Solved – Why do we take the square root of variance to create standard deviation

standard deviationvariance

Sorry if this is has been answered elsewhere, I haven't been able to find it.

I am wondering why we take the square root, in particular, of variance to create the standard deviation? What is it about taking the square root that produces a useful value?

Best Answer

In some sense this is a trivial question, but in another, it is actually quite deep!

  • As others have mentioned, taking the square root implies $\operatorname{Stdev}(X)$ has the same units as $X$.

  • Taking the square root gives you absolute homogeneity aka absolute scalability. For any scalar $\alpha$ and random variable $X$, we have: $$ \operatorname{Stdev}[\alpha X] = |\alpha| \operatorname{Stdev}[X]$$ Absolute homogeneity is a required property of a norm. The standard deviation can be interpreted as a norm (on the vector space of mean zero random variables) in a similar way that $\sqrt{x^2 + y^2+z^2}$ is the standard Euclidian norm in a three-dimensional space. The standard deviation is a measure of distance between a random variable and its mean.

Standard deviation and the $L_2$ norm

Finite dimension case:

In an $n$ dimensional vector space, the standard Euclidian norm aka the $L_2$ norm is defined as:

$$\|\mathbf{x}\|_2 = \sqrt{\sum_i x_i^2}$$

More broadly, the $p$-norm $\|\mathbf{x}\|_p = \left(\sum_i |x_i|^p \right)^{\frac{1}{p}}$ takes the $p$th root to get absolute homogeneity: $\|\alpha \mathbf{x}\|_p = \left( \sum_i |\alpha x_i|^p \right)^\frac{1}{p} = | \alpha | \left( \sum_i |x_i|^p \right)^\frac{1}{p} = |\alpha | \|\mathbf{x}\|_p $.
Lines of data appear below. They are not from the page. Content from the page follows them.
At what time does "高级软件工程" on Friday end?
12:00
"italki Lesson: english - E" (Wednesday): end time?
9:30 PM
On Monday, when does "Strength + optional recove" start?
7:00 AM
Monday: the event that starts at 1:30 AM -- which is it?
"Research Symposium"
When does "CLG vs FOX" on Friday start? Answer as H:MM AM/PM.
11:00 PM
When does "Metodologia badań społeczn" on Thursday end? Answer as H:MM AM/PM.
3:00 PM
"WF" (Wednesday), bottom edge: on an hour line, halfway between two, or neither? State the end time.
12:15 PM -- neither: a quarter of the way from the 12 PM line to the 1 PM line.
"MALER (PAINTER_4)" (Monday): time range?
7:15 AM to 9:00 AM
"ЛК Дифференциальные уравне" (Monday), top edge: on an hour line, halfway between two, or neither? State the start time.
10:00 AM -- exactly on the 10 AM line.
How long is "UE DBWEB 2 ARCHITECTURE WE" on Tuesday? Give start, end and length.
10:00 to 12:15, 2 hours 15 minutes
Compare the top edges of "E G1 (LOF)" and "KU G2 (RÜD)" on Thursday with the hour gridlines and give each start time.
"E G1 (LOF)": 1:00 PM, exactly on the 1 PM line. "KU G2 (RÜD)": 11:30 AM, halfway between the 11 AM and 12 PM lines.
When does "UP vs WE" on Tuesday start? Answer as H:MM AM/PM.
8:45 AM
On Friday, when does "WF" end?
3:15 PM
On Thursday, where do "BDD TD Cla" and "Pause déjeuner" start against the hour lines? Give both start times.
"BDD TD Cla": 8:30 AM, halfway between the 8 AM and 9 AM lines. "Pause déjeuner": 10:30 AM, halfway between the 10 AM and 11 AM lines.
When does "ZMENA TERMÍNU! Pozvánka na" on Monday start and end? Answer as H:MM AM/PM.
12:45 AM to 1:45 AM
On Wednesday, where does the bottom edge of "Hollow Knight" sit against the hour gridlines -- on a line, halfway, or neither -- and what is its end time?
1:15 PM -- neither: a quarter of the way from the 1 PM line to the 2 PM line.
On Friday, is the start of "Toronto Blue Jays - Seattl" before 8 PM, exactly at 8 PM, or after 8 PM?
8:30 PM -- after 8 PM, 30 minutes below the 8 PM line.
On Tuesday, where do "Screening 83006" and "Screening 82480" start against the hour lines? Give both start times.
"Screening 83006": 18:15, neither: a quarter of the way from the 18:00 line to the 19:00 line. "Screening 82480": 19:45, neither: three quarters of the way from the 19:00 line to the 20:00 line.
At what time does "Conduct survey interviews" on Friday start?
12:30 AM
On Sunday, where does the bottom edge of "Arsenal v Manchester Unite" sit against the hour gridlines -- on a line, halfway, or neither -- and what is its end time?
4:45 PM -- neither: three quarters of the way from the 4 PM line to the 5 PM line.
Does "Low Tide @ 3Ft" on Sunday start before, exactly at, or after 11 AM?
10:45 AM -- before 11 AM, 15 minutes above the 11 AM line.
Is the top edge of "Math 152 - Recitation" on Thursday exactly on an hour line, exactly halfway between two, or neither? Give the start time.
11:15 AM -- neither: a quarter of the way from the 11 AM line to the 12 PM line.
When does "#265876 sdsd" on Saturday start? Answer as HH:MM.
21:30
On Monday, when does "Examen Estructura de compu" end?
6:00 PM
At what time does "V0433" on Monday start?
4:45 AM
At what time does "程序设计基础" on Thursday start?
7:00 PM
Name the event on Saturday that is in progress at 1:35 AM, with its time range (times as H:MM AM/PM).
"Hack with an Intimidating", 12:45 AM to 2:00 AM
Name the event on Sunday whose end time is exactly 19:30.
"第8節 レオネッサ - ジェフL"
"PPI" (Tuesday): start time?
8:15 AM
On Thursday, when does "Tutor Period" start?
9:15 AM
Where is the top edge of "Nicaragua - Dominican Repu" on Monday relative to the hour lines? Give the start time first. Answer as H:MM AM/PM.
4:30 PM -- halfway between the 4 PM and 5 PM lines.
If you have weights $q_i$ then the weighted sum $\sqrt{\sum_i x_i^2 q_i}$ is also a valid norm. Furthermore, it's the standard deviation if $q_i$ represent probabilities and $\operatorname{E}[\mathbf{x}] \equiv \sum_i x_i q_i = 0$

Infinite dimension case:

In an infinite dimensional Hilbert Space we similarly may define the $L_2$ norm:

$$ \|X\|_2 = \sqrt{\int_\omega X(\omega)^2 dP(\omega) }$$

If $X$ is a mean zero random variable and $P$ is the probability measure, what's the standard deviation? It's the same: $\sqrt{\int_\omega X(\omega)^2 dP(\omega) }$.

Summary:

Taking the square root makes means the standard deviation satisfies absolute homogeneity, a required property of a norm.

On a space of random variables, $\langle X, Y \rangle = \operatorname{E}[XY]$ is an inner product and $\|X\|_2 = \sqrt{\operatorname{E}[X^2]}$ the norm induced by that inner product. Thus the standard deviation is the norm of a demeaned random variable: $$\operatorname{Stdev}[X] = \|X - \operatorname{E}[X]\|_2$$ It's a measure of distance from mean $\operatorname{E}[X]$ to $X$.

(Technical point: while $\sqrt{\operatorname{E}[X^2]}$ is a norm, the standard deviation $\sqrt{\operatorname{E}[(X - \operatorname{E}[X])^2]}$ isn't a norm over random variables in general because a requirement for a normed vector space is $\|x\| = \mathbf{0}$ if and only if $x = \mathbf{0}$. A standard deviation of 0 doesn't imply the random variable is the zero element.)